Activity. Show, from the records below, all lines that contain the word "lustra".

Data for the task.

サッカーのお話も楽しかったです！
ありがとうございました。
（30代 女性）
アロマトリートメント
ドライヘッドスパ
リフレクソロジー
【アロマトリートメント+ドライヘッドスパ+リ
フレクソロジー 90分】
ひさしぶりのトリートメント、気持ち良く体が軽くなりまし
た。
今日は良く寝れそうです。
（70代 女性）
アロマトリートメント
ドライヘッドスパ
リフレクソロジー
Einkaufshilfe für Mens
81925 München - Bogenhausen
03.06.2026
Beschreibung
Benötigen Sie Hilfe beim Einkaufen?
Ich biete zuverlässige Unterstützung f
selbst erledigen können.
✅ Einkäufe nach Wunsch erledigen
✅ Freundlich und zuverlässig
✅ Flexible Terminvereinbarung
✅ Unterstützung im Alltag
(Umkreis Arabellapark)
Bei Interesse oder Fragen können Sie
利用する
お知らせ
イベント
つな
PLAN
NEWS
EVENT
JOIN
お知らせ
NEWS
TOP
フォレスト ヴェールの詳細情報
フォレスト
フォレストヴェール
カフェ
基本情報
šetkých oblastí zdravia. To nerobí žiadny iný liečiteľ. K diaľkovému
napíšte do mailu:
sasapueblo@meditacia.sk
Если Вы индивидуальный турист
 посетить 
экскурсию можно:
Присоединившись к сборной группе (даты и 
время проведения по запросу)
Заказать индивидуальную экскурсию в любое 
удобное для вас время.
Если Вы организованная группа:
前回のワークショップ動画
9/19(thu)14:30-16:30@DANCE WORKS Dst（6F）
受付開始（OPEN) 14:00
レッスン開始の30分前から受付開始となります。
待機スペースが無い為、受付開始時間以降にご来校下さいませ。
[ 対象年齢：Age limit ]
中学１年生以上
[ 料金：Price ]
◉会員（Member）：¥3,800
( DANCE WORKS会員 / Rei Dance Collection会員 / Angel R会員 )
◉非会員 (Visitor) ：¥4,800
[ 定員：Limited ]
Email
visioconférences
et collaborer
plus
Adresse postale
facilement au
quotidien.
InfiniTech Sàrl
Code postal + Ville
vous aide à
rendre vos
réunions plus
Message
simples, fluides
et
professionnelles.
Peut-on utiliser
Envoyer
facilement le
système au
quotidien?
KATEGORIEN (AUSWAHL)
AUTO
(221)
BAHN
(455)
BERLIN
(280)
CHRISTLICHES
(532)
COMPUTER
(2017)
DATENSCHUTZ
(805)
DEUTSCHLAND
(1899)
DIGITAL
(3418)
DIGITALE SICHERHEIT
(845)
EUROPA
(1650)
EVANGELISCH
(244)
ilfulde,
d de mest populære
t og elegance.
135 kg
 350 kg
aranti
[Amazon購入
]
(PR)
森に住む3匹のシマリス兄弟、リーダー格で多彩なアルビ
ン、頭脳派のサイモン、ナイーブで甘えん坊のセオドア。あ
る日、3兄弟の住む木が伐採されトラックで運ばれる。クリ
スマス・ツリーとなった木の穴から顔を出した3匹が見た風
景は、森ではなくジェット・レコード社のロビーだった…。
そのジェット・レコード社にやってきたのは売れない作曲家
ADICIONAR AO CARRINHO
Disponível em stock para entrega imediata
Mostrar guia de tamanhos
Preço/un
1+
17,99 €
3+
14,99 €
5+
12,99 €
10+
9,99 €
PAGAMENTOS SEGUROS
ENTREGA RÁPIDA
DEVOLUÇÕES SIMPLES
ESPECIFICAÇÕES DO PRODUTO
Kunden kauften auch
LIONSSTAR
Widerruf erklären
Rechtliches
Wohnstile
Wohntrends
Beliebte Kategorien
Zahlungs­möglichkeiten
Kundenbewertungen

==

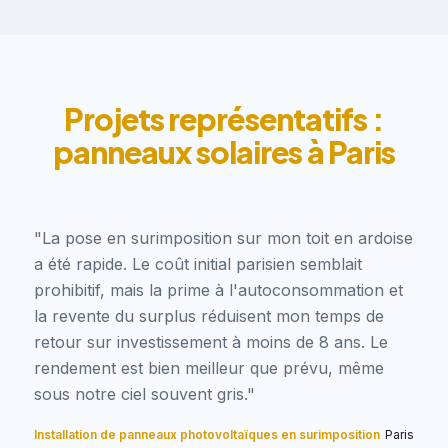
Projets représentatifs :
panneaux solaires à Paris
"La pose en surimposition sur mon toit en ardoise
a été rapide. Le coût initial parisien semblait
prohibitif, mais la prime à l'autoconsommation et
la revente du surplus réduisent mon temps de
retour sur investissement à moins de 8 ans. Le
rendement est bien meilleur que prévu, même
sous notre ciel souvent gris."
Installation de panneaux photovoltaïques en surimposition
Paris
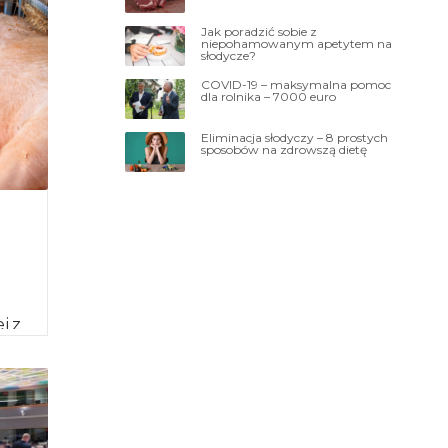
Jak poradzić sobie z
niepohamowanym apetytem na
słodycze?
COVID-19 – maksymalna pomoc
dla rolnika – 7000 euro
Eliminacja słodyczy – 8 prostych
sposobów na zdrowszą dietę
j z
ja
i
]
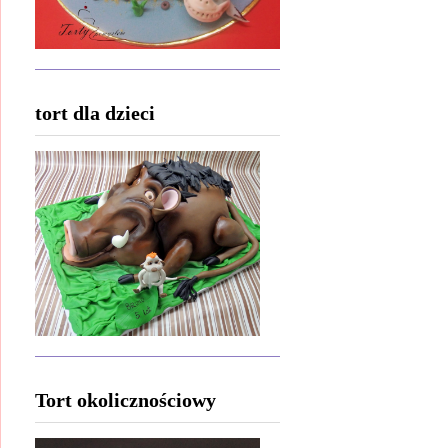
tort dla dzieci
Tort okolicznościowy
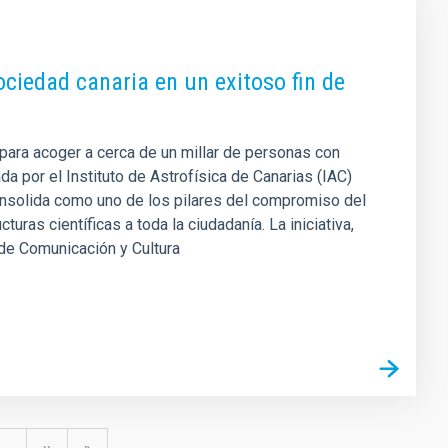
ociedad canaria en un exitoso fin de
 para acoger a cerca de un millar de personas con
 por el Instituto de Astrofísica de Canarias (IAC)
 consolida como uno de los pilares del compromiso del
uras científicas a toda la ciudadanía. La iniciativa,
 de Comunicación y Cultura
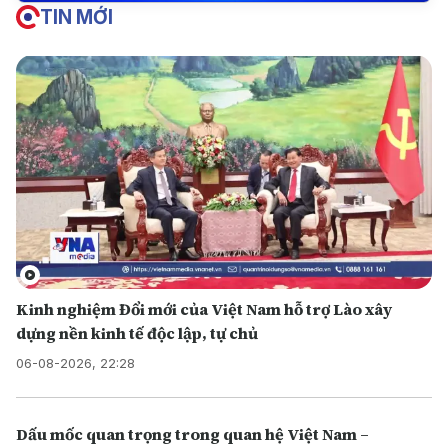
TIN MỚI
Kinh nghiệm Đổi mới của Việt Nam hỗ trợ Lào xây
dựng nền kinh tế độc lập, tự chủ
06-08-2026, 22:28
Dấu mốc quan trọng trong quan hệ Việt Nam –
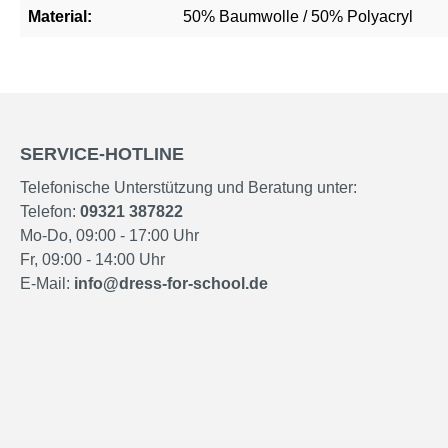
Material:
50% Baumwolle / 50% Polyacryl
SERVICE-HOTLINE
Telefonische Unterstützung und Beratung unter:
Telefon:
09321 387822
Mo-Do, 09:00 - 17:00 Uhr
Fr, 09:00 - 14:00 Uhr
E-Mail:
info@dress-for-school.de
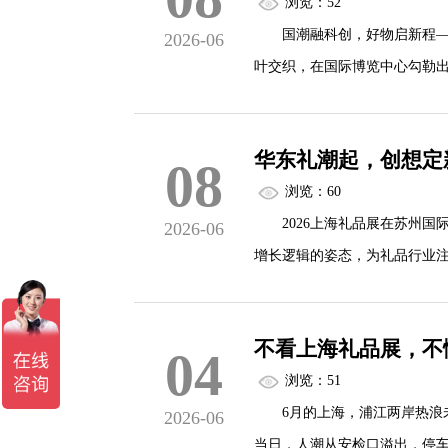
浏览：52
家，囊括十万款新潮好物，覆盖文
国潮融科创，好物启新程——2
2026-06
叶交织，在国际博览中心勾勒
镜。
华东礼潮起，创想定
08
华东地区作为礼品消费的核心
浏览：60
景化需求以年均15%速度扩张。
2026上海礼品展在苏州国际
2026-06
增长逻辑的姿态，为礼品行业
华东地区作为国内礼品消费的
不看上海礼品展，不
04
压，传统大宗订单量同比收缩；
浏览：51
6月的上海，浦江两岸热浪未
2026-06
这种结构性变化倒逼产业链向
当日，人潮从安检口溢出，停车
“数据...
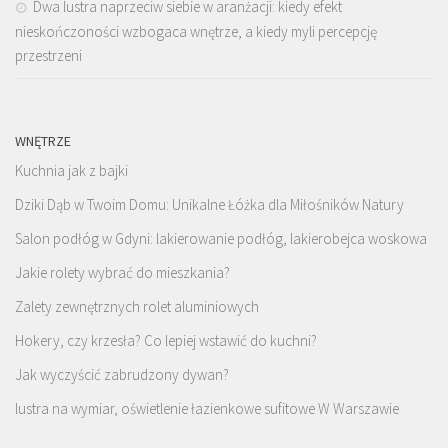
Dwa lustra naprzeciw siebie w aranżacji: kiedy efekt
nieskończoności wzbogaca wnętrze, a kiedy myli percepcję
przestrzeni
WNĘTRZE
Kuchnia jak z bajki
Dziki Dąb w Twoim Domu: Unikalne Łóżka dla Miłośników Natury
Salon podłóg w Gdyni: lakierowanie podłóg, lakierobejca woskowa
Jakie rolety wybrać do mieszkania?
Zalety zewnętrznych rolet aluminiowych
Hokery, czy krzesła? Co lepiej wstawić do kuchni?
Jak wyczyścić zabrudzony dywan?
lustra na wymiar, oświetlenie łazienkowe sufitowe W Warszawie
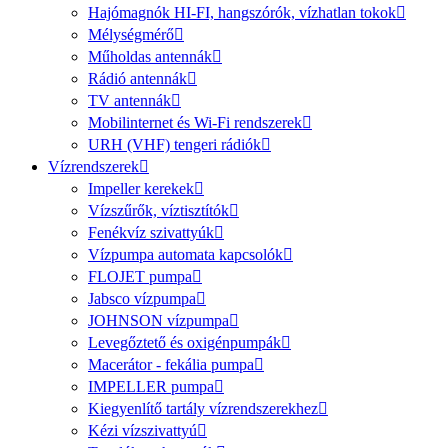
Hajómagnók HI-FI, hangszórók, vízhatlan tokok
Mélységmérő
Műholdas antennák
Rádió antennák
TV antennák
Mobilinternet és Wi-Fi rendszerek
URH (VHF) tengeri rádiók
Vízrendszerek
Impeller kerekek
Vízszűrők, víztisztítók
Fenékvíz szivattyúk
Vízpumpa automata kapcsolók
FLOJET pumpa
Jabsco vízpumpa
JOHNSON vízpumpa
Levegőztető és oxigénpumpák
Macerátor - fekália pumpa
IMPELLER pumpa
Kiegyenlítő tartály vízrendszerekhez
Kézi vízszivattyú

Your solution.
Dwa lustra naprzeciw siebie w aranżacji: kiedy efekt
lustra na wymiar, oświetlenie łazienkowe sufitowe W Warszawie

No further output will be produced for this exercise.